Sri Lanka is a multi-ethnic, multi-religious and multi-cultural country with a rich, cosmopolitan heritage where different communities have peacefully co-existed over centuries. There is no civil unrest in the country. Sri Lanka has a long democratic tradition with strong institutions, and a vibrant civil society. Freedom of association and assembly are safeguarded with peaceful demonstrations occurring in Sri Lanka as in any other country where liberal democratic norms and traditions prevail. The police have allowed and continue to allow such peaceful demonstrations to take place unimpeded. These demonstrations do not in any way hinder the comfort, movement, safety or activities of tourists.

Specific attention is being paid to the safety and security of women tourists with measures taken to strengthen the presence of police, including tourism police, island-wide in all regions.
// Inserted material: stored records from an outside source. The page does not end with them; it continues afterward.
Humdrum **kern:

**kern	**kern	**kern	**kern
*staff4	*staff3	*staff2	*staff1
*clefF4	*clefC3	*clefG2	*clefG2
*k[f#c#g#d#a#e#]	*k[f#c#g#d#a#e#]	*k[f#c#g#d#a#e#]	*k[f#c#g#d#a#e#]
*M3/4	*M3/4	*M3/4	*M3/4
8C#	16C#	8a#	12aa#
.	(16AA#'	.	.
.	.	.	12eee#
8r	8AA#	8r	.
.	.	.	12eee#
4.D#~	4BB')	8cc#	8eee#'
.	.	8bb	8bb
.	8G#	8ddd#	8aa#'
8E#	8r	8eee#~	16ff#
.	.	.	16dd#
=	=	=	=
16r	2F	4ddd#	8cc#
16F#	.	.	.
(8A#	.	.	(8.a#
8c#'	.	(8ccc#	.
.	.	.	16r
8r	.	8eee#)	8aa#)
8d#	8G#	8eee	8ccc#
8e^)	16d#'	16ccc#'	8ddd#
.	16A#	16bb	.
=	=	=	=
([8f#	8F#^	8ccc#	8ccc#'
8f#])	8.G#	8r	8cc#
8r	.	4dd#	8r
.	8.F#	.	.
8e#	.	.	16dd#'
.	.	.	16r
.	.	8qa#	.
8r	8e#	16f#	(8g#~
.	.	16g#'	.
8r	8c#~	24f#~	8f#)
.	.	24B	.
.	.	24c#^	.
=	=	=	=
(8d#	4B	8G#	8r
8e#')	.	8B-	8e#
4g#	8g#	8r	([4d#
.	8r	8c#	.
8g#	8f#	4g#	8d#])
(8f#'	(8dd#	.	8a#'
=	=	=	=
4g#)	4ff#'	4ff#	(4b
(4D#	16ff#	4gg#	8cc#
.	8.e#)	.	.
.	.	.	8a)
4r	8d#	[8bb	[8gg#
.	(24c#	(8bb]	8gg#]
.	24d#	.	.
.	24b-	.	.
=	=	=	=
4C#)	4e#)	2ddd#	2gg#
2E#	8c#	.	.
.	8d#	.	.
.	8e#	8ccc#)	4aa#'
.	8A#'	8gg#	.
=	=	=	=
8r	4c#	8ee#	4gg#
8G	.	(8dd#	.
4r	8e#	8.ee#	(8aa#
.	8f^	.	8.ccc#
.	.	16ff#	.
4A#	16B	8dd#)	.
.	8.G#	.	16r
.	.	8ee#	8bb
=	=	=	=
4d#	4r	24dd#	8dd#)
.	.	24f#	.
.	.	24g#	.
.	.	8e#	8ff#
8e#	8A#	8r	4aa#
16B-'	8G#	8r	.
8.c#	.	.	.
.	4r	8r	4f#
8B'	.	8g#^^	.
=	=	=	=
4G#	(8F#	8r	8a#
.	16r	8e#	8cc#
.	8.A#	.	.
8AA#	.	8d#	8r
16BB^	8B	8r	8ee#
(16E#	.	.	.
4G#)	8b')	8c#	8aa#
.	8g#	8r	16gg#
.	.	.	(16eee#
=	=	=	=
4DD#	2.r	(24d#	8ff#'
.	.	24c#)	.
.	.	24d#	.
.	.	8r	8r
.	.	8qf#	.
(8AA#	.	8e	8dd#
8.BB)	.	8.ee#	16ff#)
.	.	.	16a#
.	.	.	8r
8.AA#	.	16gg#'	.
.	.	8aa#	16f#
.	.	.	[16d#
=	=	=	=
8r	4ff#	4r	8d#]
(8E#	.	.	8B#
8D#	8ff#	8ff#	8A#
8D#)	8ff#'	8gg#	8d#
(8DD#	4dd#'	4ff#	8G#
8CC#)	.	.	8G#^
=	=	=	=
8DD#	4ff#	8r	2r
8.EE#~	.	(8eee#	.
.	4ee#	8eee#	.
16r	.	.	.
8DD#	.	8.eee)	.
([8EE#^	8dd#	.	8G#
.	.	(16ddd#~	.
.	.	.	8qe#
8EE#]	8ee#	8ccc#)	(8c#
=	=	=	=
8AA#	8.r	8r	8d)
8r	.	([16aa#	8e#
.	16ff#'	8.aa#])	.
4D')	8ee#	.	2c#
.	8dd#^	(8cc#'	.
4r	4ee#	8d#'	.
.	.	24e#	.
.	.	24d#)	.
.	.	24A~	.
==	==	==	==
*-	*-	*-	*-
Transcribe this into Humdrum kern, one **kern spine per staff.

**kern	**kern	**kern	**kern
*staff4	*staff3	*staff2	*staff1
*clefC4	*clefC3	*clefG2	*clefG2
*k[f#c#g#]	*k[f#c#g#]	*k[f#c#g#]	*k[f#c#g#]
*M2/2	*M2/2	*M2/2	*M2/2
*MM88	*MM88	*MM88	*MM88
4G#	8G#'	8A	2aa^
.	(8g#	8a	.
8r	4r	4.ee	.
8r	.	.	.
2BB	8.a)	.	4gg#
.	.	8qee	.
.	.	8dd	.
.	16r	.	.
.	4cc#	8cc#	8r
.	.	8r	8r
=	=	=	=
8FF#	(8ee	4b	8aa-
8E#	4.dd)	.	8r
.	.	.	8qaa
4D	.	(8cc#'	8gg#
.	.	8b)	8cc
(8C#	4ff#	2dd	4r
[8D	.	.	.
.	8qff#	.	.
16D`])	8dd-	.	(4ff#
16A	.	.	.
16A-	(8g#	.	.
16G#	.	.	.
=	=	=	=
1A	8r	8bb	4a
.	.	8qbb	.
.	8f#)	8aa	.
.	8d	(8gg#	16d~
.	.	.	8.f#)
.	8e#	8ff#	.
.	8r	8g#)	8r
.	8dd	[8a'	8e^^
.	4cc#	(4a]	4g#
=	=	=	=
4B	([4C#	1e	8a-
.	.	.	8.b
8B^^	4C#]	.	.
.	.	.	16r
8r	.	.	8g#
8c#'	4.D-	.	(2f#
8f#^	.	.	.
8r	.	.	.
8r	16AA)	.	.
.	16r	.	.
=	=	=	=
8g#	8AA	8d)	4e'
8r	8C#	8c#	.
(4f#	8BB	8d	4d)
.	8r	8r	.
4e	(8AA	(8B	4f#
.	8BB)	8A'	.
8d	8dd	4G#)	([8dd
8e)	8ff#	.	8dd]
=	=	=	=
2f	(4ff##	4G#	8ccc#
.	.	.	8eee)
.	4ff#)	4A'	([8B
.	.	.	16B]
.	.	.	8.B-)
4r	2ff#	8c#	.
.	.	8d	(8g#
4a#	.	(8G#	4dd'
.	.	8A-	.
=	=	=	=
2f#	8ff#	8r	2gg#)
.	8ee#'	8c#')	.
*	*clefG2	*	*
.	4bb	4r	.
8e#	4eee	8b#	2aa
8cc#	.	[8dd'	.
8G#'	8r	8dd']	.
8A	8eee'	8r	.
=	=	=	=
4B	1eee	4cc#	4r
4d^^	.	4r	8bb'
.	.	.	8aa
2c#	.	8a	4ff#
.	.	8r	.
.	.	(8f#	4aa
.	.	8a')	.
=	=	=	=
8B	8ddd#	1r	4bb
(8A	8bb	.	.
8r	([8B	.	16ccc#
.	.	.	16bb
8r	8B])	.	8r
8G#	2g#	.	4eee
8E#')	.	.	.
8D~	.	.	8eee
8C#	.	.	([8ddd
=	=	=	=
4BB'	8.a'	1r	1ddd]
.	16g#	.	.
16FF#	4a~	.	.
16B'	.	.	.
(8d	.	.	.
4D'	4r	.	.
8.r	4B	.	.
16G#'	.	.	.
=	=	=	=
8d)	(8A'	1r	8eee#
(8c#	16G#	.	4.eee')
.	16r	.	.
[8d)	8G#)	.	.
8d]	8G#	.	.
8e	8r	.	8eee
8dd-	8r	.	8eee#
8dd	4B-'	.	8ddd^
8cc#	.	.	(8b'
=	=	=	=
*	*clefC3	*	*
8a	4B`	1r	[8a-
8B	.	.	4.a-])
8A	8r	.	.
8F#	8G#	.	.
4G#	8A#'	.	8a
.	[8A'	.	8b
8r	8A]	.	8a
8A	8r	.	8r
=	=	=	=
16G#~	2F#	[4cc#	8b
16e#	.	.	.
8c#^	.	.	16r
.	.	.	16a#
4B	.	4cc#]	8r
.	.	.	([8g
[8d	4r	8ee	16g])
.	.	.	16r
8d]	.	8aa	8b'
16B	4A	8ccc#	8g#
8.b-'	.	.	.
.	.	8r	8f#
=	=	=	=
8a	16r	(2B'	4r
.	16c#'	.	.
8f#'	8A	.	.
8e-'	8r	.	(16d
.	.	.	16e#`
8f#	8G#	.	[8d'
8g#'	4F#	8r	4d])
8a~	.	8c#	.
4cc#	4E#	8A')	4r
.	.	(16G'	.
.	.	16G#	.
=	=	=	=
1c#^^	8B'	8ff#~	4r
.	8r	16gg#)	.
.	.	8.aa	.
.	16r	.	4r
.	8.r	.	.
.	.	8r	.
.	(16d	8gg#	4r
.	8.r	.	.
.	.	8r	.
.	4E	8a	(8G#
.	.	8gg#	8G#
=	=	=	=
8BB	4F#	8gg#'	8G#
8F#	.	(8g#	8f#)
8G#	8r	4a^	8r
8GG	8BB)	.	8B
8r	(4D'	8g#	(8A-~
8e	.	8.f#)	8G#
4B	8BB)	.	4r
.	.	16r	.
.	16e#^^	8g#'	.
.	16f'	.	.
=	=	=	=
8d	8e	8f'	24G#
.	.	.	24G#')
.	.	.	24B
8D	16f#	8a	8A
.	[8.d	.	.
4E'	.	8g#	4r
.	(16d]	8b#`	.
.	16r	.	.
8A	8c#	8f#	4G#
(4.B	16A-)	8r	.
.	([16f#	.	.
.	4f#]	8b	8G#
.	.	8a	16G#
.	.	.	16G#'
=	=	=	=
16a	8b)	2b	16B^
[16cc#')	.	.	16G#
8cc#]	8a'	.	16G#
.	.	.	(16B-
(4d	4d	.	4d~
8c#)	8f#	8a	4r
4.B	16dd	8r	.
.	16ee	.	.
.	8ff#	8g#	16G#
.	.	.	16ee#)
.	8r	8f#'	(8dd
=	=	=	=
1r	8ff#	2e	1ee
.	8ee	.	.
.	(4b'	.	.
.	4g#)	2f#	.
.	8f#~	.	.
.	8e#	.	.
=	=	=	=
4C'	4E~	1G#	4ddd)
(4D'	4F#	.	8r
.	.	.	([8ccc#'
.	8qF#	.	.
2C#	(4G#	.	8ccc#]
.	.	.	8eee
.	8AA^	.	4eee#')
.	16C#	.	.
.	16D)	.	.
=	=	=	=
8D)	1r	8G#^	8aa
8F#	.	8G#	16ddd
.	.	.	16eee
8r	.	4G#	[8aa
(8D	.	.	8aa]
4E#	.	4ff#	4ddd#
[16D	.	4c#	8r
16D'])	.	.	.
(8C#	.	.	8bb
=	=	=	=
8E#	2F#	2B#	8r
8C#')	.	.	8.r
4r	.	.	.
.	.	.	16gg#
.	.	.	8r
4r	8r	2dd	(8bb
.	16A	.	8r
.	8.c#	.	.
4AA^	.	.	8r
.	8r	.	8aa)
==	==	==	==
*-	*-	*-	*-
Under this programme, police presence is being increased in all popular tourist destinations of the country with greater presence of women police officers in police stations. Emergency numbers of tourist police regional units, local police, and other emergency units such as hospitals, are available online to be accessed by travelers to Sri Lanka.

Sri Lanka is an island nation with friendly people with a high level of education, knowledge of English and literacy, and incidents of harassment or violence against tourists or foreigners are extremely rare.”